Data -
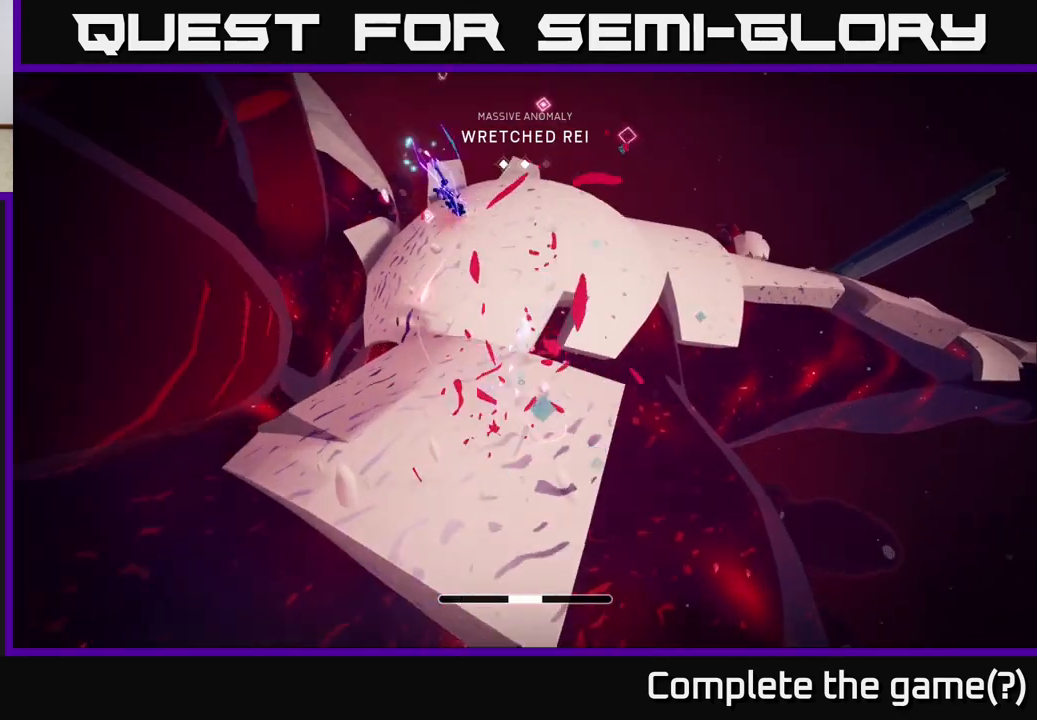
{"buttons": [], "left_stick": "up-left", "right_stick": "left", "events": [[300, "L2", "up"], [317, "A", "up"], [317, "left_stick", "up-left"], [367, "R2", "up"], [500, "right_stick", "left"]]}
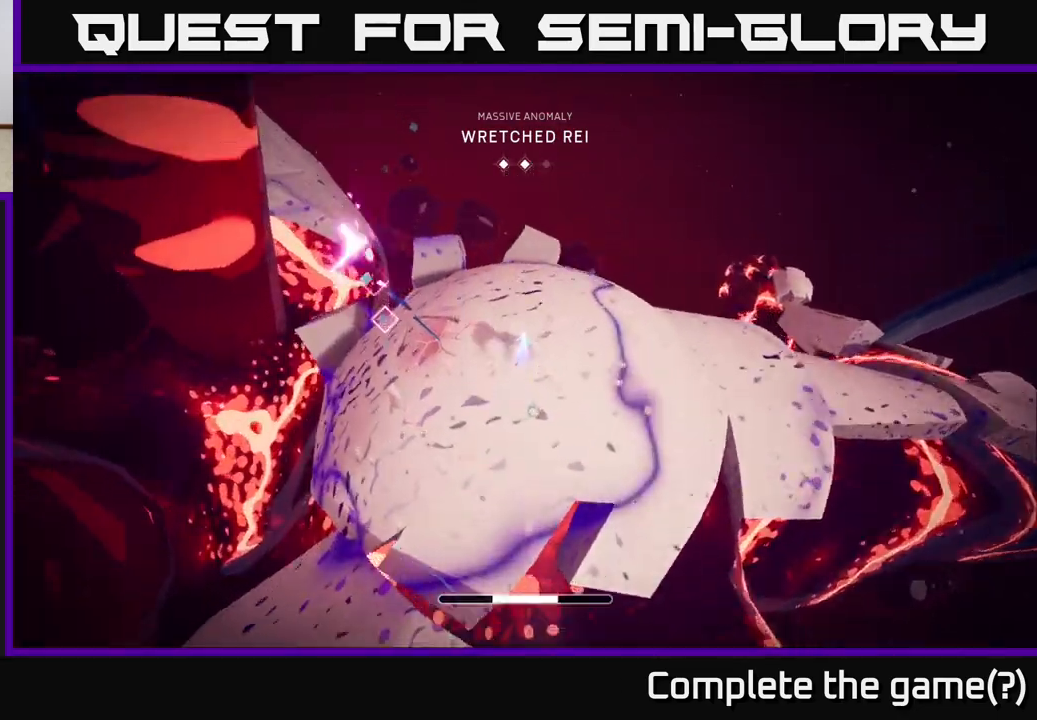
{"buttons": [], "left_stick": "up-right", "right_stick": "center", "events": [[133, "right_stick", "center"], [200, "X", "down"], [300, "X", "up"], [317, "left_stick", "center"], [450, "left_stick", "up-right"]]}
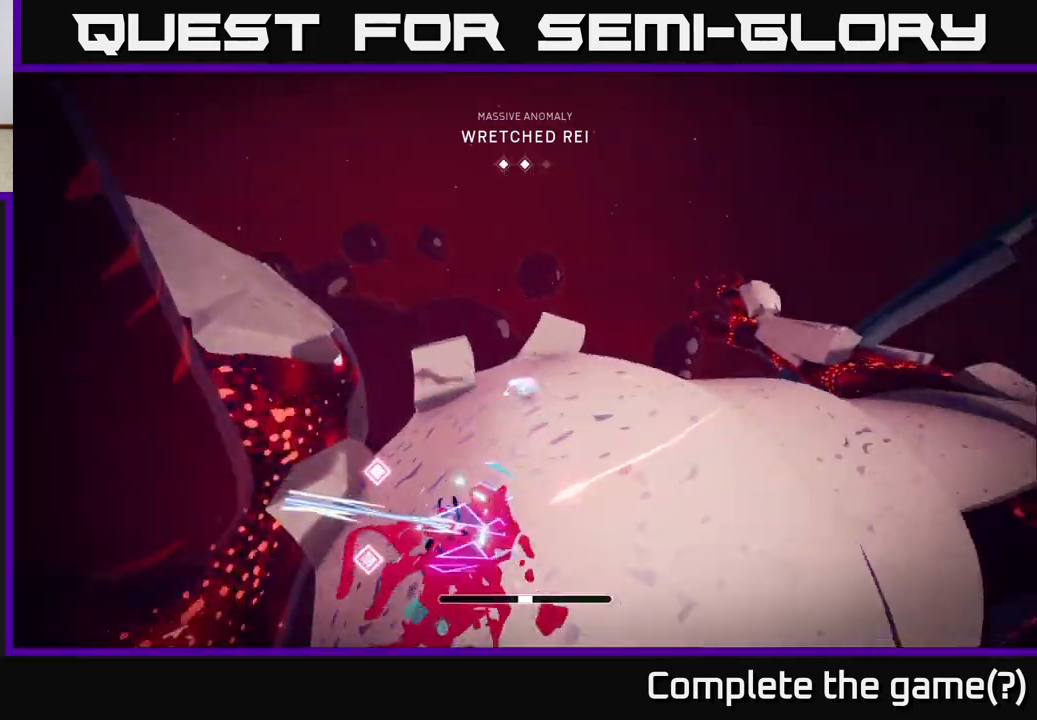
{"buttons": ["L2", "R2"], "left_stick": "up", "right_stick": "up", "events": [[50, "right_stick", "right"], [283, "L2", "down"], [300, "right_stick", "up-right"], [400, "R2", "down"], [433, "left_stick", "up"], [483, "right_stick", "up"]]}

==

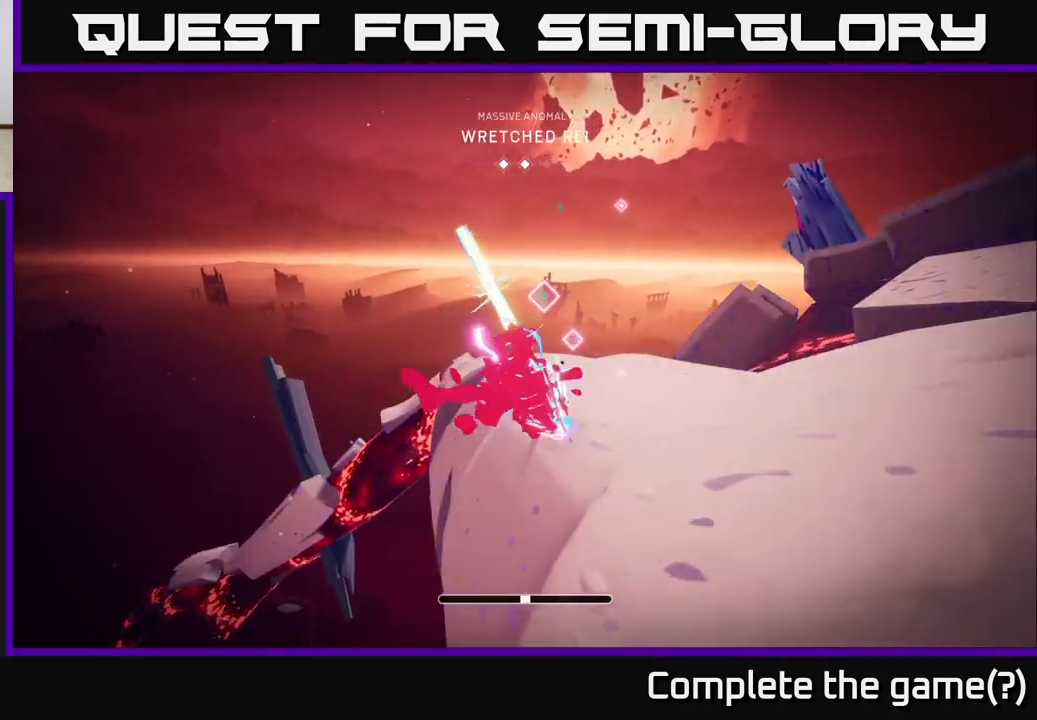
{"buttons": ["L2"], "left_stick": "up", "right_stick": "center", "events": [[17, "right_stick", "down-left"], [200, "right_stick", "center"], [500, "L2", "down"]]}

Problem description -
Select every line in the records above that contains the word "center".

Completed task -
{"buttons": [], "left_stick": "up-right", "right_stick": "center", "events": [[133, "right_stick", "center"], [200, "X", "down"], [300, "X", "up"], [317, "left_stick", "center"], [450, "left_stick", "up-right"]]}
{"buttons": ["L2"], "left_stick": "up", "right_stick": "center", "events": [[17, "right_stick", "down-left"], [200, "right_stick", "center"], [500, "L2", "down"]]}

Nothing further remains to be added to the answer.